──────── SOURCE MATERIAL ────────

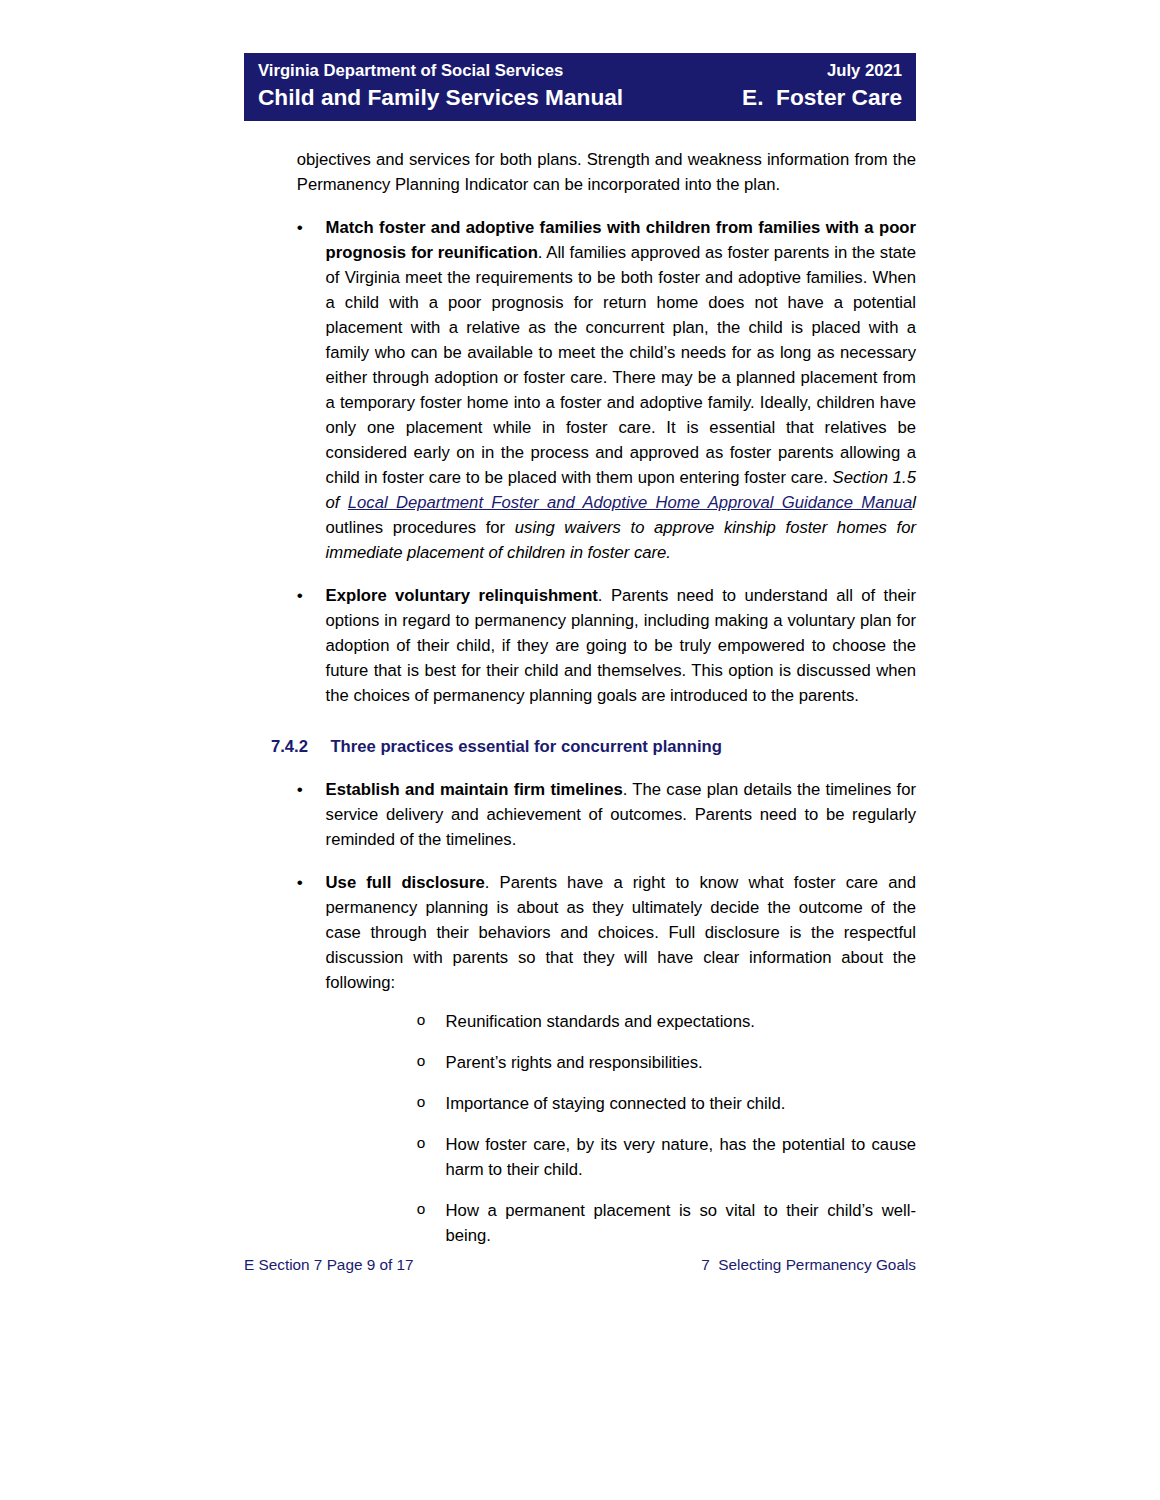Virginia Department of Social Services
Child and Family Services Manual
July 2021
E. Foster Care
objectives and services for both plans. Strength and weakness information from the Permanency Planning Indicator can be incorporated into the plan.
Match foster and adoptive families with children from families with a poor prognosis for reunification. All families approved as foster parents in the state of Virginia meet the requirements to be both foster and adoptive families. When a child with a poor prognosis for return home does not have a potential placement with a relative as the concurrent plan, the child is placed with a family who can be available to meet the child’s needs for as long as necessary either through adoption or foster care. There may be a planned placement from a temporary foster home into a foster and adoptive family. Ideally, children have only one placement while in foster care. It is essential that relatives be considered early on in the process and approved as foster parents allowing a child in foster care to be placed with them upon entering foster care. Section 1.5 of Local Department Foster and Adoptive Home Approval Guidance Manua l outlines procedures for using waivers to approve kinship foster homes for immediate placement of children in foster care.
Explore voluntary relinquishment. Parents need to understand all of their options in regard to permanency planning, including making a voluntary plan for adoption of their child, if they are going to be truly empowered to choose the future that is best for their child and themselves. This option is discussed when the choices of permanency planning goals are introduced to the parents.
7.4.2 Three practices essential for concurrent planning
Establish and maintain firm timelines. The case plan details the timelines for service delivery and achievement of outcomes. Parents need to be regularly reminded of the timelines.
Use full disclosure. Parents have a right to know what foster care and permanency planning is about as they ultimately decide the outcome of the case through their behaviors and choices. Full disclosure is the respectful discussion with parents so that they will have clear information about the following:
Reunification standards and expectations.
Parent’s rights and responsibilities.
Importance of staying connected to their child.
How foster care, by its very nature, has the potential to cause harm to their child.
How a permanent placement is so vital to their child’s well-being.
E Section 7 Page 9 of 17
7 Selecting Permanency Goals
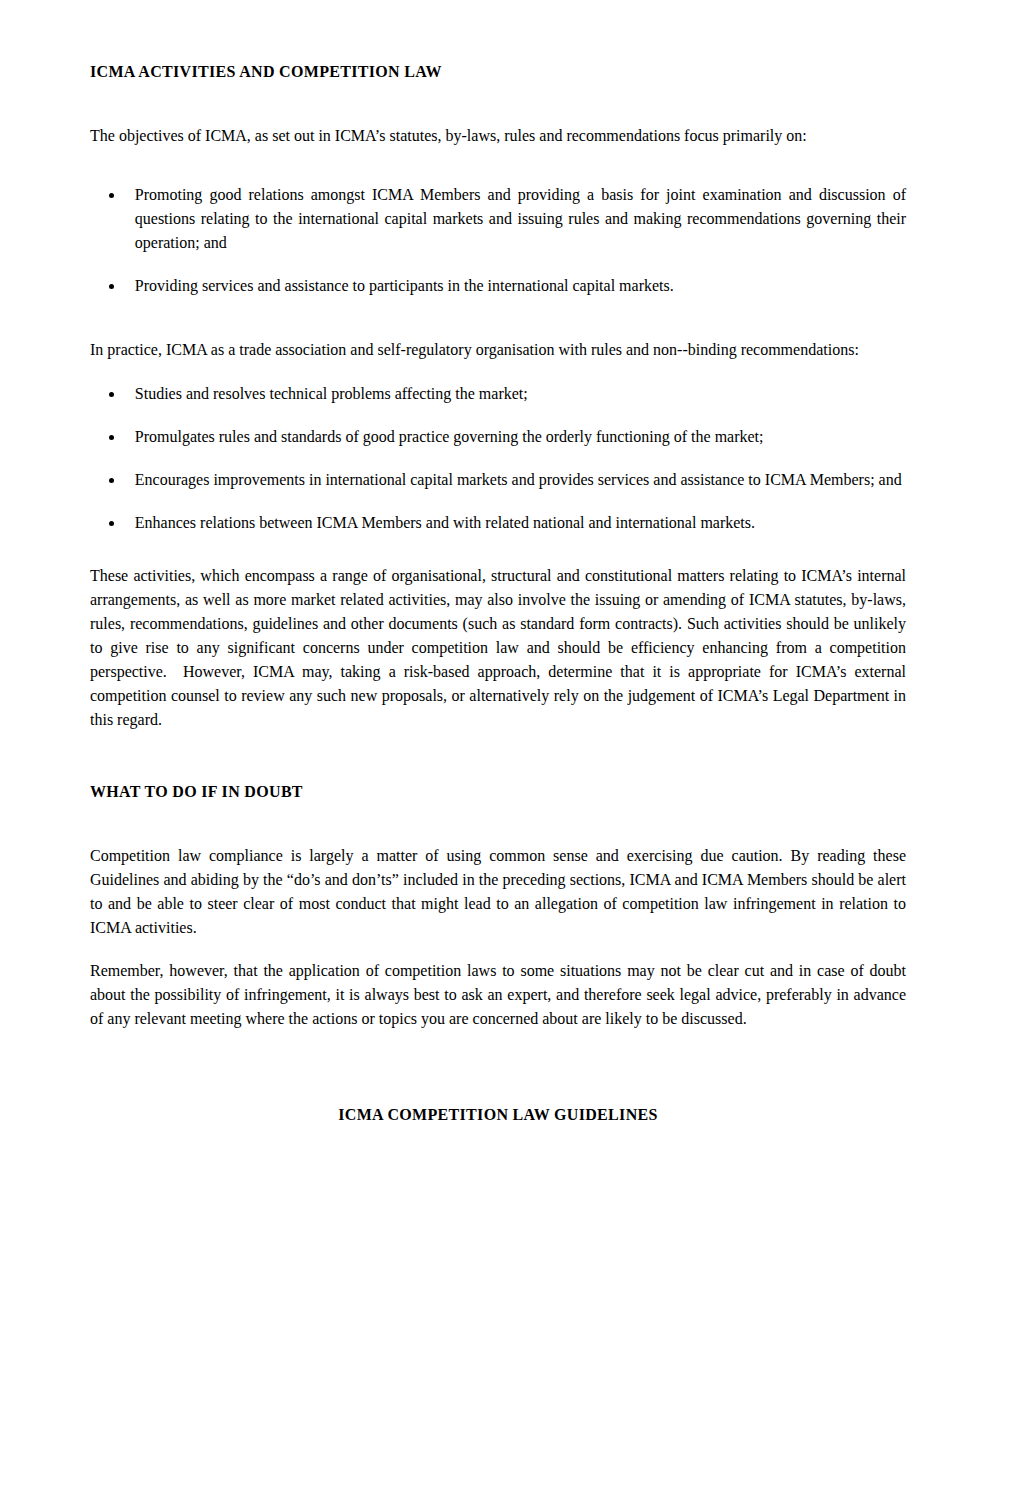ICMA ACTIVITIES AND COMPETITION LAW
The objectives of ICMA, as set out in ICMA’s statutes, by-laws, rules and recommendations focus primarily on:
Promoting good relations amongst ICMA Members and providing a basis for joint examination and discussion of questions relating to the international capital markets and issuing rules and making recommendations governing their operation; and
Providing services and assistance to participants in the international capital markets.
In practice, ICMA as a trade association and self-regulatory organisation with rules and non--binding recommendations:
Studies and resolves technical problems affecting the market;
Promulgates rules and standards of good practice governing the orderly functioning of the market;
Encourages improvements in international capital markets and provides services and assistance to ICMA Members; and
Enhances relations between ICMA Members and with related national and international markets.
These activities, which encompass a range of organisational, structural and constitutional matters relating to ICMA’s internal arrangements, as well as more market related activities, may also involve the issuing or amending of ICMA statutes, by-laws, rules, recommendations, guidelines and other documents (such as standard form contracts). Such activities should be unlikely to give rise to any significant concerns under competition law and should be efficiency enhancing from a competition perspective. However, ICMA may, taking a risk-based approach, determine that it is appropriate for ICMA’s external competition counsel to review any such new proposals, or alternatively rely on the judgement of ICMA’s Legal Department in this regard.
WHAT TO DO IF IN DOUBT
Competition law compliance is largely a matter of using common sense and exercising due caution. By reading these Guidelines and abiding by the “do’s and don’ts” included in the preceding sections, ICMA and ICMA Members should be alert to and be able to steer clear of most conduct that might lead to an allegation of competition law infringement in relation to ICMA activities.
Remember, however, that the application of competition laws to some situations may not be clear cut and in case of doubt about the possibility of infringement, it is always best to ask an expert, and therefore seek legal advice, preferably in advance of any relevant meeting where the actions or topics you are concerned about are likely to be discussed.
ICMA COMPETITION LAW GUIDELINES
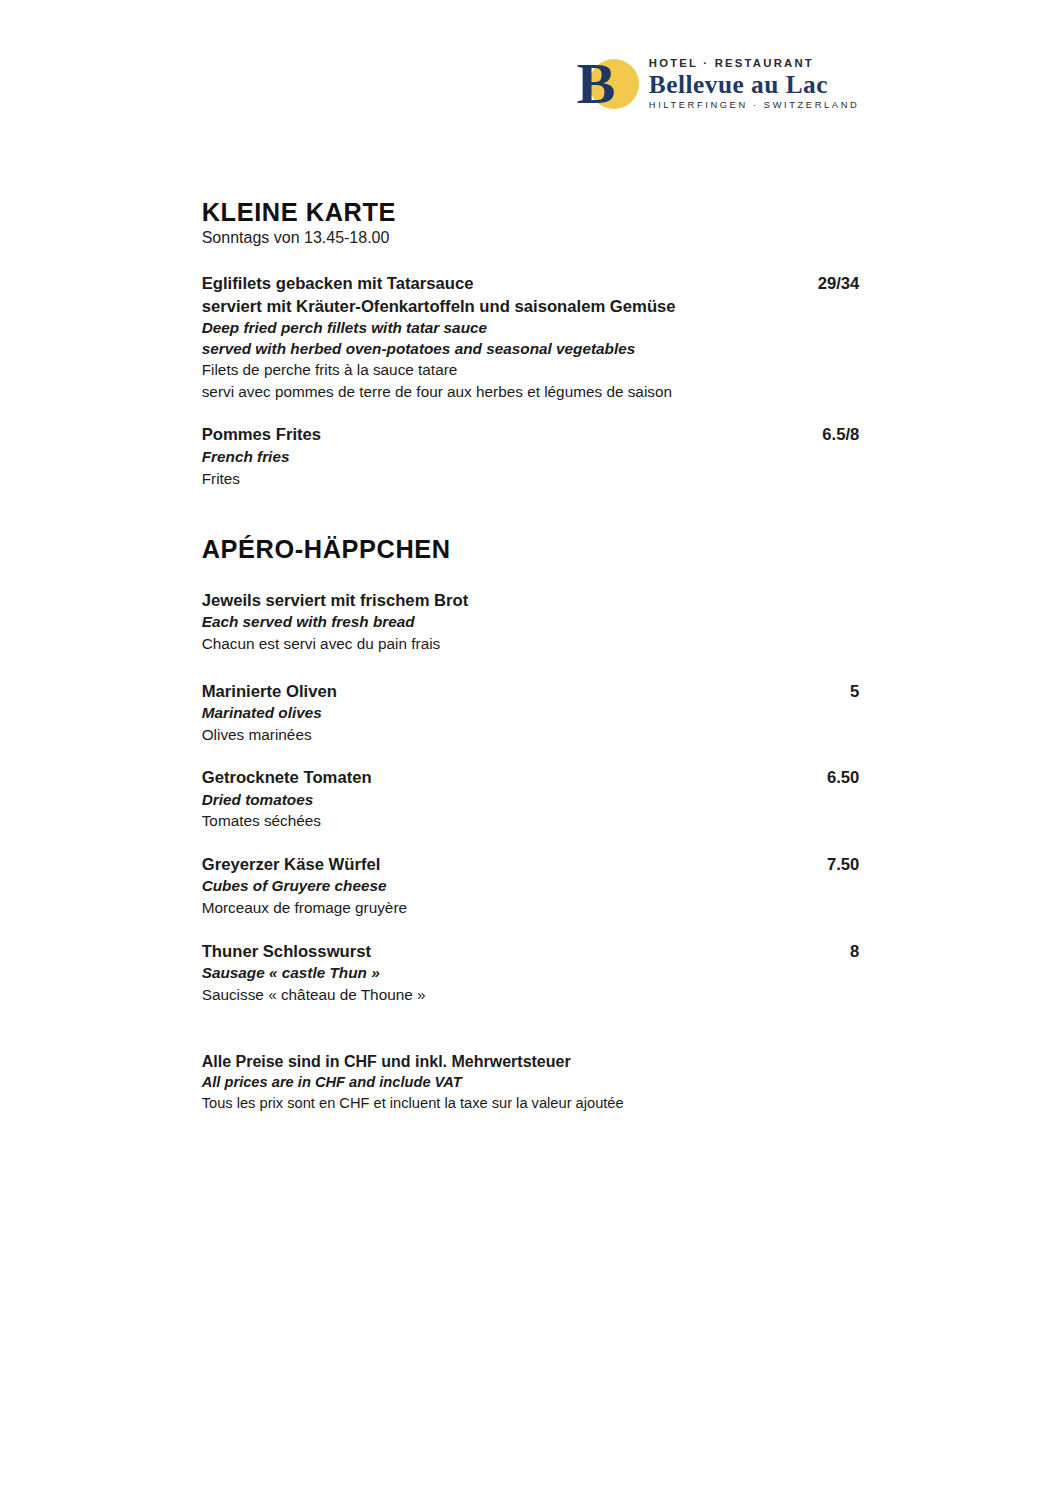B
Hotel · Restaurant
Bellevue au Lac
Hilterfingen · Switzerland
KLEINE KARTE
Sonntags von 13.45-18.00
Eglifilets gebacken mit Tatarsauce
serviert mit Kräuter-Ofenkartoffeln und saisonalem Gemüse
Deep fried perch fillets with tatar sauce
served with herbed oven-potatoes and seasonal vegetables
Filets de perche frits à la sauce tatare
servi avec pommes de terre de four aux herbes et légumes de saison
29/34
Pommes Frites
French fries
Frites
6.5/8
APÉRO-HÄPPCHEN
Jeweils serviert mit frischem Brot
Each served with fresh bread
Chacun est servi avec du pain frais
Marinierte Oliven
Marinated olives
Olives marinées
5
Getrocknete Tomaten
Dried tomatoes
Tomates séchées
6.50
Greyerzer Käse Würfel
Cubes of Gruyere cheese
Morceaux de fromage gruyère
7.50
Thuner Schlosswurst
Sausage « castle Thun »
Saucisse « château de Thoune »
8
Alle Preise sind in CHF und inkl. Mehrwertsteuer
All prices are in CHF and include VAT
Tous les prix sont en CHF et incluent la taxe sur la valeur ajoutée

────────

__WHAT YOU WILL DO__
Count the lines in the records above that contain the word "well", and report only that number.

__EXPECTED OUTPUT__
2